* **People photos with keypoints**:
━━━━

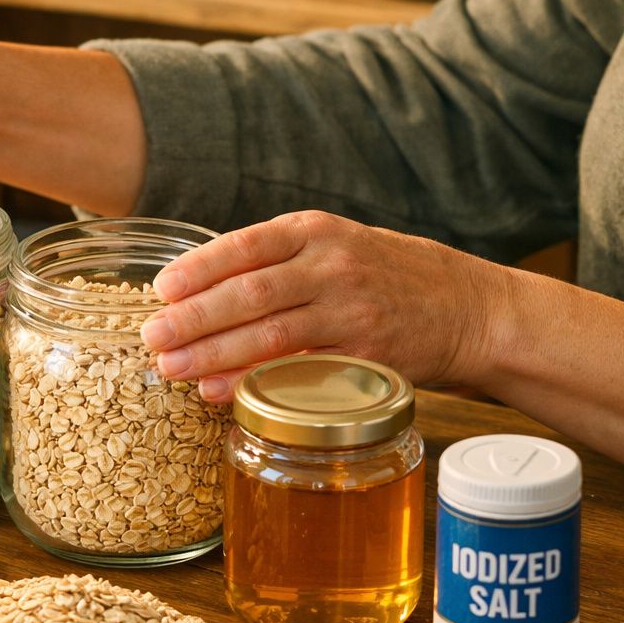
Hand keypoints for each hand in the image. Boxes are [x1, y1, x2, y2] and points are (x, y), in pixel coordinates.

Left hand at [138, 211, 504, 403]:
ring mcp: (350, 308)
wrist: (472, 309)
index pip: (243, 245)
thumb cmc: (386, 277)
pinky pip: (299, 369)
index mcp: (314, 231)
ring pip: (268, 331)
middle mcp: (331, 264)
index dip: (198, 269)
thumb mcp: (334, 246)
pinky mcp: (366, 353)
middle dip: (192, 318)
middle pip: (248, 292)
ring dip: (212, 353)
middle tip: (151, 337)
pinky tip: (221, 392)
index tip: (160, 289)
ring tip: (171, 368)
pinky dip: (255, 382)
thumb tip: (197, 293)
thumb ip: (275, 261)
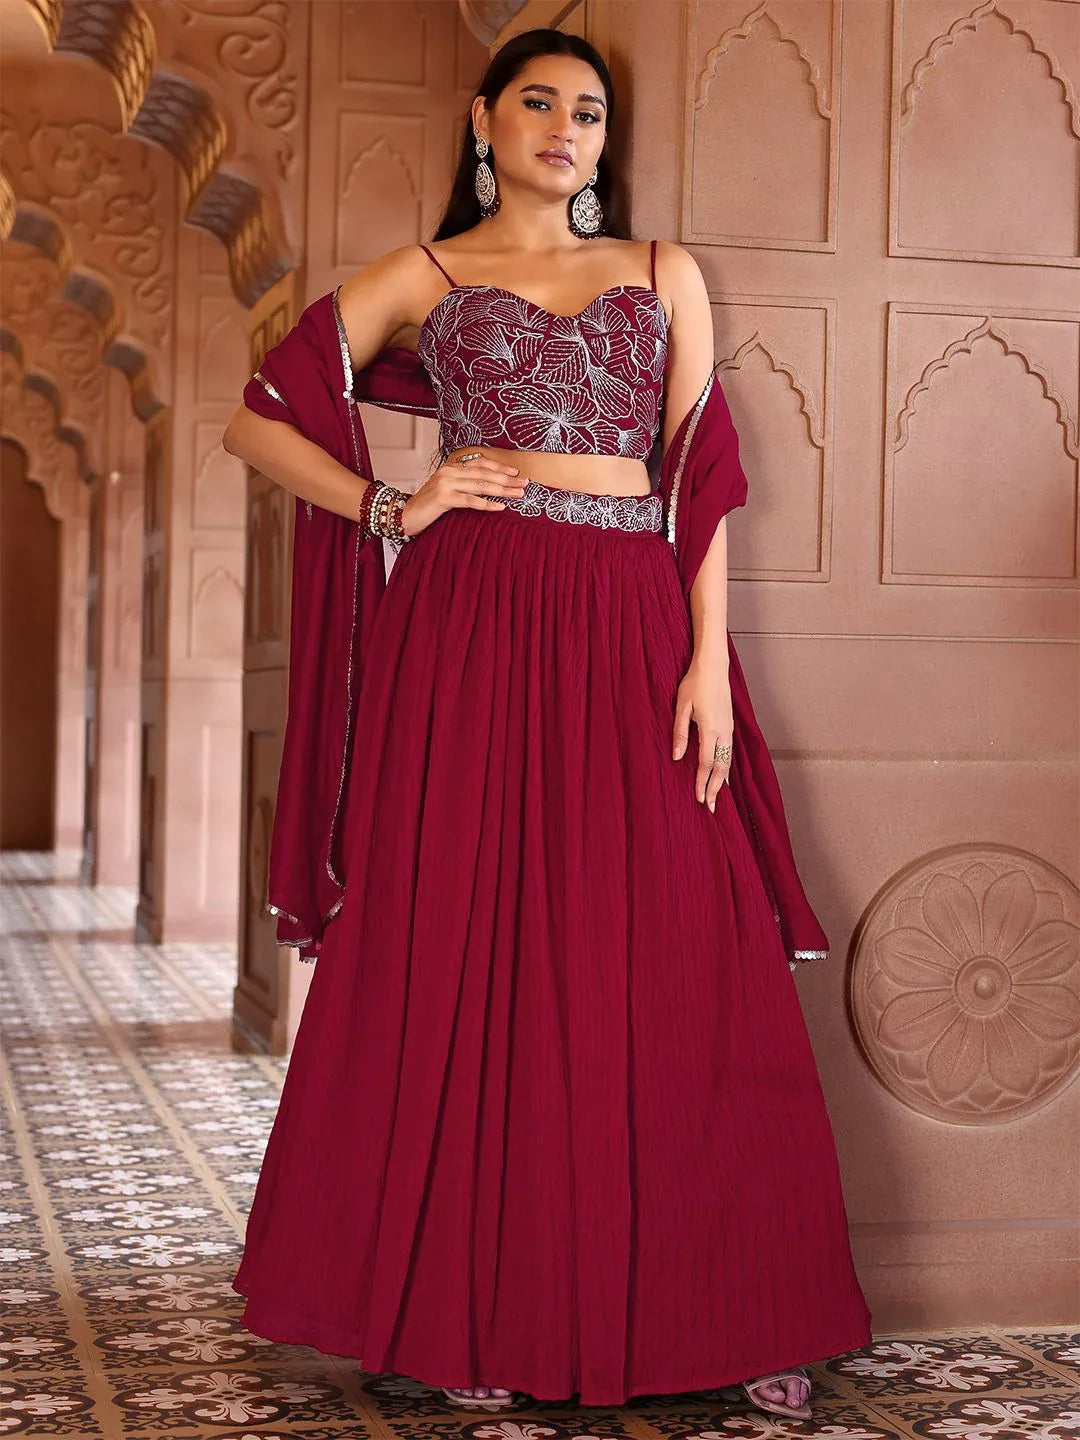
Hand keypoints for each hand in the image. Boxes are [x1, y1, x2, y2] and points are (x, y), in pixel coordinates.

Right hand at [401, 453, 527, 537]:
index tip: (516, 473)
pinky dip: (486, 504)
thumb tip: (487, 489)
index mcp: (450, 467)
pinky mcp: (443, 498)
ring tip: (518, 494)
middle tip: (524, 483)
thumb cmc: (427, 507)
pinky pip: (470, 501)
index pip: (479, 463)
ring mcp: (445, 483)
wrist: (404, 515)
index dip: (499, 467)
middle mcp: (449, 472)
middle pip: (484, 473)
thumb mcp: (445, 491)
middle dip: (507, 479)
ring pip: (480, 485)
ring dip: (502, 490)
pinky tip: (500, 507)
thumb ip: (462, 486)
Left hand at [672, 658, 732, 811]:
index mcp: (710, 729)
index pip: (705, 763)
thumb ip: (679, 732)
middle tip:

━━━━

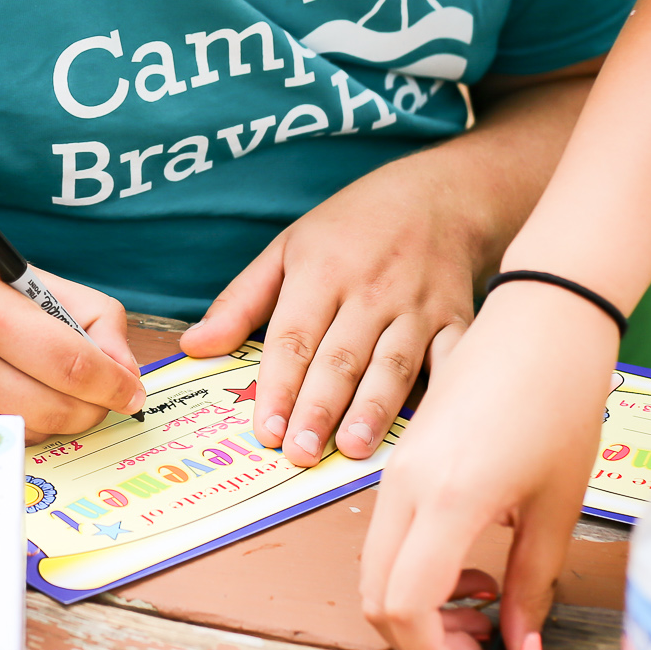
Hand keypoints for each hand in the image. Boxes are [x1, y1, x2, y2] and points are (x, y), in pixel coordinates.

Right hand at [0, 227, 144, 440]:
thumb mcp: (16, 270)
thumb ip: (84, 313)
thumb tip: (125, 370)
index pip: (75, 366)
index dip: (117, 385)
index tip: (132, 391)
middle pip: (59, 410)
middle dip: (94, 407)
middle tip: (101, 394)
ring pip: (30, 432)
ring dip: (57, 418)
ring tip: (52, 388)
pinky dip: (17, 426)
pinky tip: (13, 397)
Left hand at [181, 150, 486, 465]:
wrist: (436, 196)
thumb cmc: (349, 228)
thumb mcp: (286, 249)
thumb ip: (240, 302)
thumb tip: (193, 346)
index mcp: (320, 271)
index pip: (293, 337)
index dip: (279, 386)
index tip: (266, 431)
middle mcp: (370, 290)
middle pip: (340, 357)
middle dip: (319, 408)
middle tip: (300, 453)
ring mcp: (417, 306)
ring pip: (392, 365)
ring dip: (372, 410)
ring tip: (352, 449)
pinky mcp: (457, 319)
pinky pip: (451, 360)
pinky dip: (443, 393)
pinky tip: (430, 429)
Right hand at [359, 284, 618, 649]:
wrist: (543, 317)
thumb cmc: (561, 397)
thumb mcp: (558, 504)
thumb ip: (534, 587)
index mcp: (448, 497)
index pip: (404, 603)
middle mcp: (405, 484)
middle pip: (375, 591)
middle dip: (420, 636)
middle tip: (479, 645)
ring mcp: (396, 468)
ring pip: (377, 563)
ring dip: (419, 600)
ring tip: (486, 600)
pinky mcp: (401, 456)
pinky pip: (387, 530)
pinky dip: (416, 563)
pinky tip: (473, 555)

━━━━

* **What is being asked**: Look through the data above and return exactly the lines from the one that contains "thumb cmc: (561, 397)" to the one that contains "pinky tip: (473, 555)", inclusive, with nothing else.

* **Expected answer**:
thumb cmc: (561, 397)
thumb mcp: (558, 504)
thumb ip: (534, 587)
index mcp: (448, 497)
index pip: (404, 603)
middle mcp: (405, 484)
middle pip: (375, 591)
middle dip: (420, 636)
middle tip: (479, 645)
ring mcp: (396, 468)
ring pip: (377, 563)
ring dip: (419, 600)
ring tip: (486, 600)
pinky mcp: (401, 456)
pinky pip: (387, 530)
pinky dip: (416, 563)
pinky tip: (473, 555)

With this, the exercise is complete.